# Reading passage

Kirwan Commission Letter

Sen. Bill Ferguson and Delegates Clippinger, Lewis, and I submitted comments to the Kirwan Commission today, the day of its public hearing in Baltimore City.  Download the comments HERE.

October 12, 2017 – District 46 Delegation Comments to the Kirwan Commission

I address this distinguished Commission this evening as the representative of Maryland’s 46th District in the Maryland State Senate, but also on behalf of my delegation members in the 46th District – Delegates Luke Clippinger, Brooke Lierman, and Robbyn Lewis. Chairperson Kirwan and Commissioners, thank you for allowing me to testify, and thank you for providing Team 46 the opportunity to pass along the thoughts of those who represent 122,000 Marylanders who call Baltimore City home.

The task before this Commission presents a once in a generation opportunity to set a bold vision for a world-class education for all Maryland’s children. That is an awesome and grave responsibility with lasting consequences. We have not made substantial changes to the current funding formula since its enactment in 2002, and we likely will not take on such a substantial review for at least another 15 years. Therefore, your work product will almost certainly impact the educational trajectory for every one of our State’s current kindergartners through his or her graduation from a Maryland high school.

I ask you to imagine those kindergartners today, having learned just a few hours ago about shapes, colors, counting, and basic reading. Where is he or she in 15 years? Is he or she graduating with the skills and knowledge to succeed in a career? Is he or she leaving school without the need for remediation in post-secondary studies? Is he or she prepared to be an active and engaged citizen? Or is he or she facing a roll of the dice, dependent on the zip code in which the child was born to have the chance to live an economically independent life?

As a former Baltimore City teacher and parent of a Baltimore City Public Schools kindergartner, I deeply understand that the work you are doing is heavy, urgent, and immensely important. I have followed the Commission from the beginning and have seen the time and seriousness that each of you has brought into this work. I am immensely confident that each one of you will do what is right.

The Commission’s focus on the National Center for Education & the Economy’s Nine Building Blocks of a World-Class Education System serves a solid foundation for setting Maryland on a path towards educational excellence and equity. Within this framework, I trust that you will wisely use the testimony from experts, practitioners, advocates, and researchers that have come before this Commission to establish a clear vision that the General Assembly can debate and enact as quickly as possible. I know that you recognize the importance of this body’s work, and I have great faith in your commitment to this moment.

Education in Maryland has glimmers of excellence in our statewide system – wonderful schools that produce secondary and workforce ready students. However, access and success to those opportunities are not equitably distributed. Unfortunately, far too many of the over 880,000 students in Maryland are not afforded the same pathways to success.

Nationally, concentrated poverty is defined by having 40% or more of the school population qualifying for free or reduced priced meals. Today in Maryland, every single school district in our State has at least three schools with concentrated poverty, and in 14 of Maryland’s 24 jurisdictions, a majority of the schools in the county have concentrated poverty. Three counties – Kent, Somerset, and Caroline – have 100% of their schools with concentrated poverty. Given the changing demographics of Maryland and the widening income equality gaps we see growing all too quickly, this issue is not just a Baltimore City issue, it is a Maryland issue.

# Given exercise 1
Rewrite everything in the rows from their start down through the line containing "d'8 cis''8) bis'8 e'8 |" as a numbered list, skipping blank lines. Leave out the pictures.
The letter and the rows were taken from unrelated sources.

(Collected data entries)

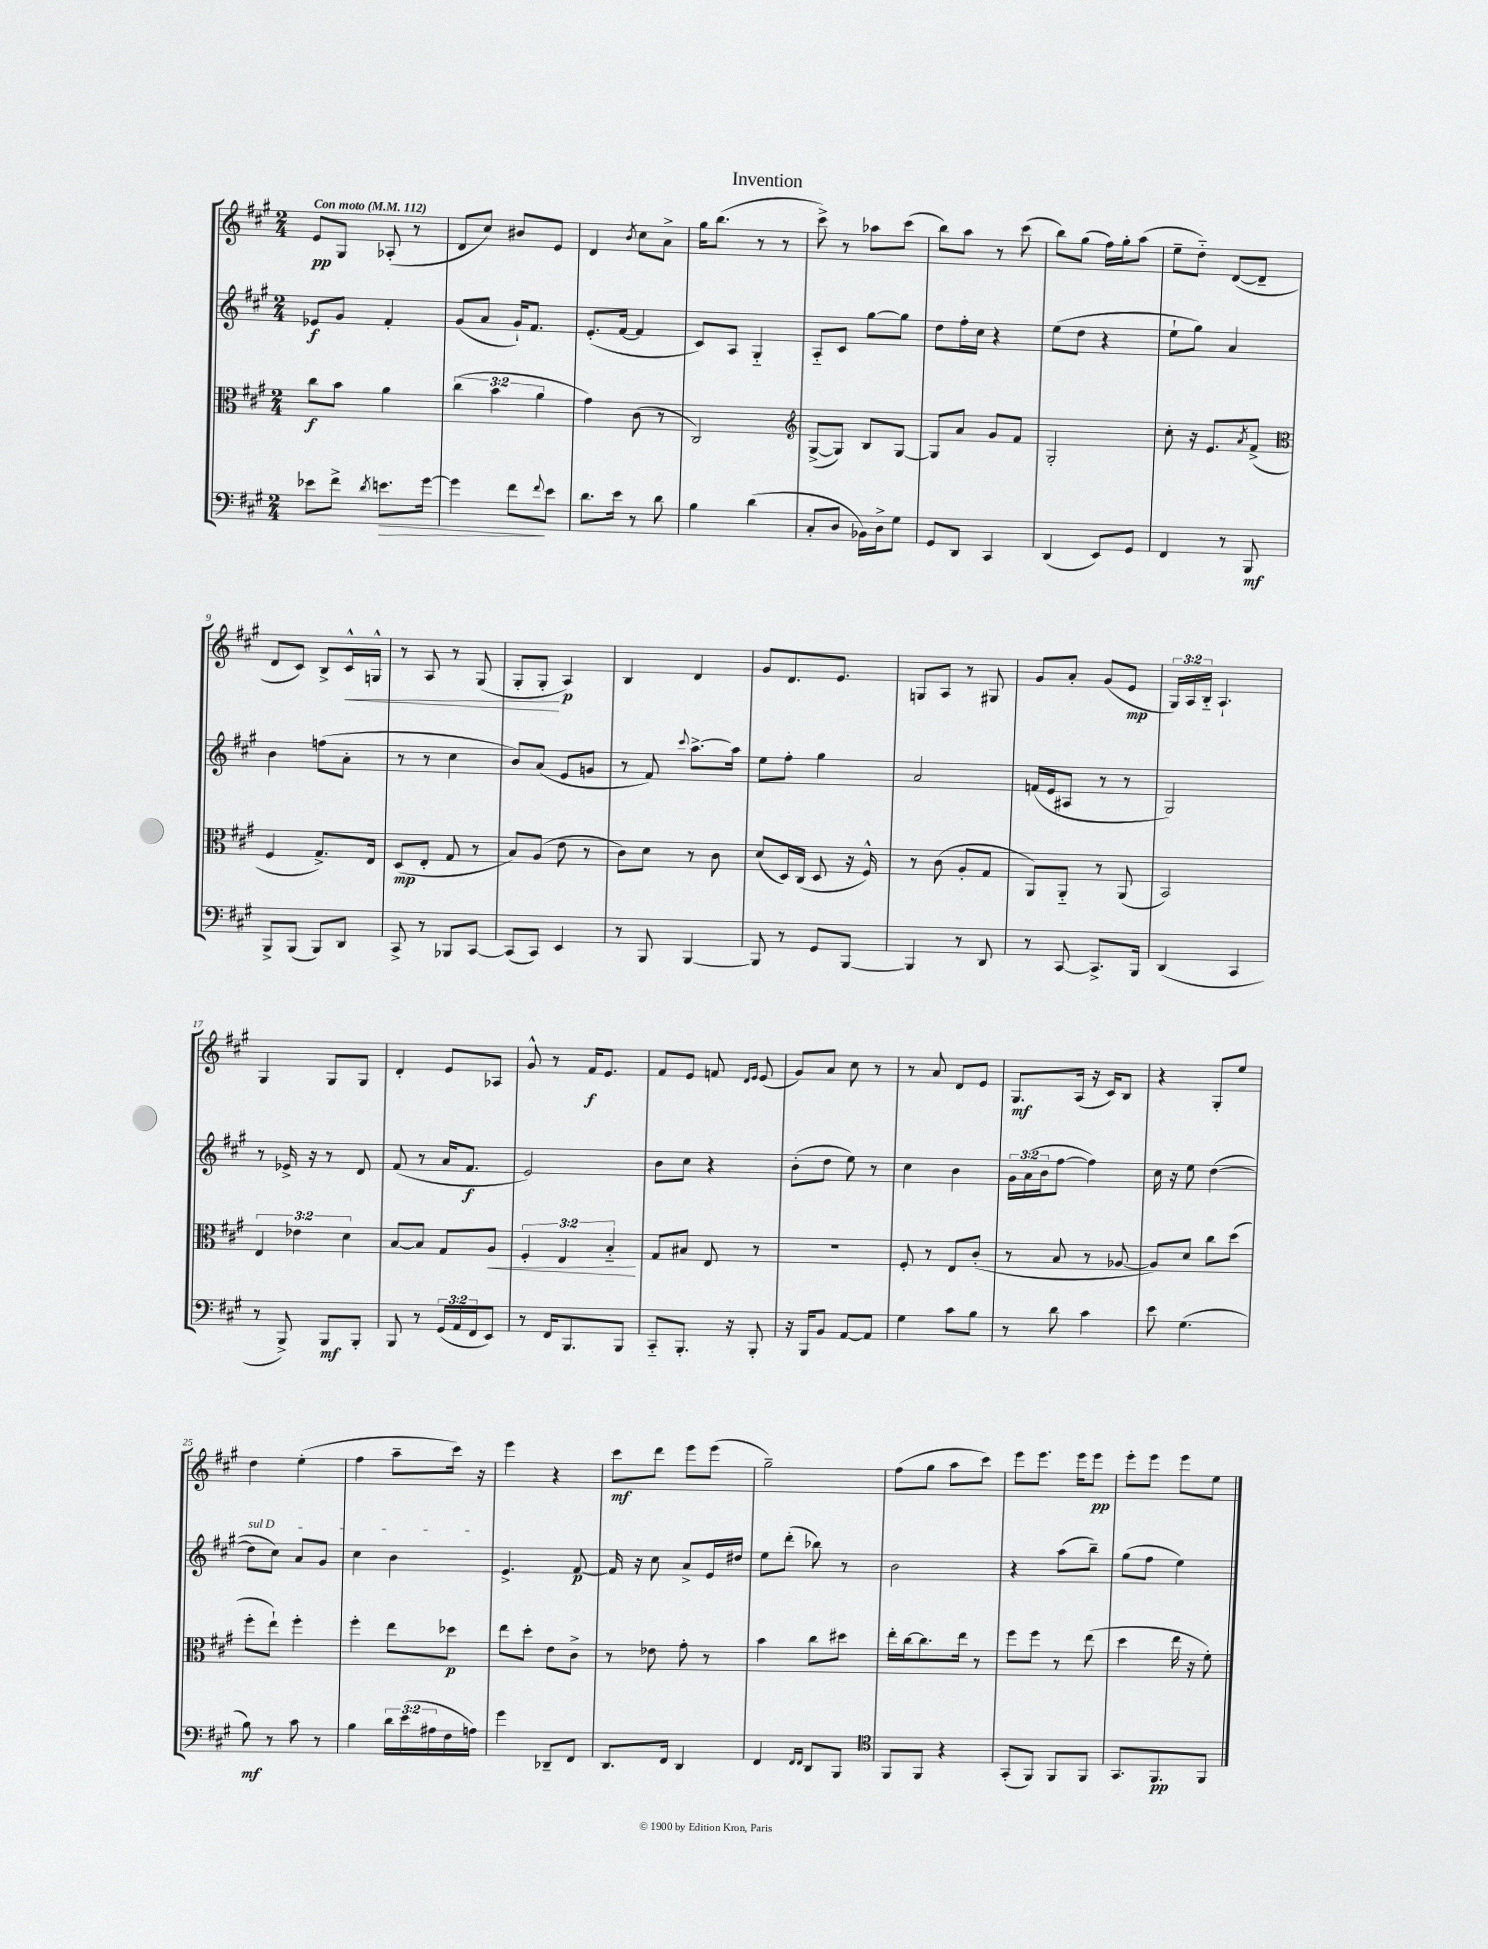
\header { title = "Invention" }
<<
\new StaffGroup <<
\new Staff = "s0" {
    \clef treble \key a \major \numericTimeSignature \time 2/4 \override Staff.TupletNumber.text = #tuplet-number::calc-fraction-text \tempo "Con moto" 4 = 112
    e'8\pp gis8 aes8-.( r8 |
    d'8 cis''8) bis'8 e'8 |
    d'4 \acciaccatura { b'8 } cis''8 a'8-> |
    gis''16 b''8.( r8 r8 |
    cis'''8->) r8 aes''8 cis'''8( |
    b''8) a''8 r8 cis'''8( |
    b''8) gis''8( fis''16) gis''16-. a''8( |
    e''8-- d''8-_) d'8~( d'8-- |
    d'8 cis'8) b8-> cis'16-^\< g16-^ |
    r8 a8 r8 gis8( |
    gis8-. gis8-.\! a4\p) |
    b4 d'4 |
    gis'8 d'8. e'8. |
    g8 a8 r8 gis8 |
    gis'8 a'8-. gis'8( e'8\mp |
    \tuplet 3/2 { gis16) a16 b16-_ } a4.-! |
    gis4 gis8 gis8 |
    d'4-. e'8 aes8 |
    gis'8-^ r8 fis'16\f e'8. |
    fis'8 e'8 f'8 \grace { d'16 e'16 } e'8( |
    gis'8) a'8 cis''8 r8 |
    r8 a'8 d'8 e'8 |
    gis8.\mf a16( r16 cis'16) b8 |
    r4 gis8-. e''8 |
    d''4 e''4-.( |
    fis''4 a''8-- cis'''16) r16 |
    e'''4 r4 |
    cis'''8\mf d'''8 e'''8 e'''8( |
    gis''2--) |
    fis''8( gis''8 a''8 cis'''8) |
    e'''8 e'''8. e'''16 e'''8\pp |
    e'''8-. e'''8 e'''8 e''8 \bar "|." |
}
\new Staff = "s1" {
    \clef treble \key a \major \numericTimeSignature \time 2/4 \override Staff.TupletNumber.text = #tuplet-number::calc-fraction-text
    ees'8\f gis'8 fis'4-. |
    gis'8( a'8 gis'16-!) fis'8. |
    e'8.-.( fis'16~ fis'4 |
    cis'8) a8 gis4-_ |
    a8-_ cis'8 gis''8~ gis''8 |
    d''8 fis''16-. cis''16 r4 |
    e''8( d''8 r4 |
    e''8-! gis''8) a'4 |
    b'4 f''8( a'8-. |
    r8 r8 cis''4 |
    b'8) a'8( e'8 g'8 |
    r8 fis'8) \appoggiatura { cis'''8 } a''8.~-> a''16 |
    e''8 fis''8-. gis''4 |
    a'2 |
    f'16( e'16 ais8 r8 r8 |
    gis2) |
    r8 ees'16-> r16 r8 d'8 |
    fis'8( r8 a'16 fis'8.\f |
    e'2) |
    b'8 cis''8 r4 |
    b'8-.( d''8 e''8) r8 |
    cis''4 b'4 |
    \tuplet 3/2 { gis'16 a'16( b'16 } fis''8~ fis''4) |
    cis''16 r16 e''8 d''4~( |
    \once \override TextSpanner.bound-details.left.text = \markup { \italic "sul D" } d''8\startTextSpan cis''8) a'8 gis'8 |
    cis''4 b'4\stopTextSpan |
    e'4.-> fis'8~\p |
    fis'16 r16 cis''8 a'8-> e'16 dis''16 |
    e''8 d'''8-.( bes''8) r8 |
    b'2 |
    r4 a''8( b''8--) |
    gis''8( fis''8 e''4) \bar "|." |
}
\new Staff = "s2" {
    \clef alto \key a \major \numericTimeSignature \time 2/4 \override Staff.TupletNumber.text = #tuplet-number::calc-fraction-text
    cis''8\f b'8 a'4 |
    \tuplet 3/2 { cis''4( b'4 a'4 } |
    gis'4) cis'8( r8 |
    cis2) |
    \clef treble gis8~->( gis8) b8 gis8~ |
    gis8 a'8 gis'8 fis'8 |
    gis2-. |
    cis''8-. r16 e'8. \acciaccatura { a'8 } fis'8->( |
    \clef alto fis4 gis8.->) e16 |
    d8\mp( e8-. gis8 r8 |
    b8) a8( e'8 r8 |
    cis'8) d'8 r8 cis'8 |
    d'8( d16) cis16( d8 r16 fis16-^) |
    r8 cis'8( a8-. gis8 |
    a,8) a,8-_ r8 a,8( |
    b,2) |
    \tuplet 3/2 { e4 ees'4 d'4 } |
    b8~ b8 gis8 a8\< |
    \tuplet 3/2 { fis4-. e4 b4-_\! } |
    gis8 bis8 e8 r8 |
    R2 |
    fis8-. r8 e8 cis'8-.( |
    r8 b8 r8 aes8~ |
    aes8) d'8 cis''8 d''8( |
    fis''8-. e''8-!) fis''4-. |
    fis''4-. e''8 des''8\p |
    e''8 d''8-. e'8 cis'8-> |
    r8 ees'8 gis'8-. r8 |
    b'4 cis''8 dis''8 |
    e''16-. cis''16~ cis''8. e''16 r8 |
    fis''8 fis''8 r8 e''8( |
    d''4 e''16 r16 fis'8-.) \bar "|." |
}
\new Staff = "s3" {
    \clef bass \key a \major \numericTimeSignature \time 2/4 \override Staff.TupletNumber.text = #tuplet-number::calc-fraction-text
    ees'8 fis'8-> \acciaccatura { d'8 } e'8.\> gis'16~ |
    gis'4 fis'8\! \appoggiatura { fis'8 } e'8 |
    d'8. e'16 r8 d'8 |
    b4 d'4( |
    cis8-. d8 bes,16) d16-> gis8 |
    gis,8 d,8 cis,4 |
    d,4( e,8) gis,8 |
    fis,4 r8 b,,8\mf |
    b,,8-> b,,8( b,,8) d,8 |
    cis,8-> r8 bes,,8 cis,8~ |
    cis,8( cis,8) e,4 |
    r8 b,,8 b,,4~ |
    b,,8 r8 gis,8 b,,8~ |
    b,,4 r8 d,8 |
    r8 cis,8~ cis,8.-> b,,16 |
    d,4( cis,4 |
    r8 b,,8->) b,,8\mf b,,8-. |
    b,,8 r8 \tuplet 3/2 { gis,16( a,16 fis,16 } e,8) |
    r8 fis,16 b,,8. b,,8 |
    cis,8-_ b,,8.-. r16 b,,8-. |
    r16 b,,16 b,8 a,8~ a,8 |
    gis4 cis'8 b8 |
    r8 d'8 cis'4 |
    e'8 gis4.( |
    b8\mf) r8 cis'8 r8 |
    b4 \tuplet 3/2 { d'16 e'16( ais16 } fis16 a16) |
    gis'4 des,8-- fis,8 |
    d,8. fis,16 d,4 |
    fis,4 \grace { fis,16 fis,16 } d,8 b,,8 |
    \clef tenor fis,8 fis,8 r4 |
    gis,8-.( fis,8) fis,8 fis,8 |
    gis,8. fis,8.\pp fis,8 \bar "|." |
}
>>
>>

# Given exercise 2
Translate this sentence from the letter to the Kirwan Commission into Spanish: "That is an awesome and grave responsibility with lasting consequences."

# Complete answer 1
1. \header { title = "Invention" }
2. <<
3. \new StaffGroup <<
4. \new Staff = "s0" {
5.     \clef treble \key a \major \numericTimeSignature \time 2/4 \override Staff.TupletNumber.text = #tuplet-number::calc-fraction-text \tempo "Con moto" 4 = 112
6.     e'8\pp gis8 aes8-.( r8 |
7.     d'8 cis''8) bis'8 e'8 |

# Complete answer 2
Esa es una responsabilidad enorme y grave con consecuencias duraderas.